What does this buy us egarding our assesment of LDS apologetics?


Maybe, that a true "Mormon apologetics" appears to be an impossibility...There seems to be no apologetic argument which, if logically extended, does not come back to bite Mormonism, and hard, right where it is vulnerable.

Well, yeah!. Its all messed up in many ways so, they can't be consistent.

Must a Mormon be infalliblist regarding "spiritual witness" in order to be consistent.


---I think that, say, the belief that "we can never know if we know that Mormonism is all it claims" is not compatible with 177 years worth of statements to the contrary. Don't you?

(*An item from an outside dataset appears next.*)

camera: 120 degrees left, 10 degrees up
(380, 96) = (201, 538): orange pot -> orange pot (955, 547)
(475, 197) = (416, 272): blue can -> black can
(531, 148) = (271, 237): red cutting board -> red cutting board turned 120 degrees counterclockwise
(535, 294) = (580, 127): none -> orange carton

Yeh, but they might say something like "we can never have a perfect knowledge in this life but we can have the comfort of the HG"
I might have said that. I never never thought I was certain.
I am also curious to know how you, when a believer, would explain to yourself or others your level of certainty regarding your supposed "testimony".


---I was as certain as I thought I could ever get about anything...

Not me. I couldn't bring myself to that point.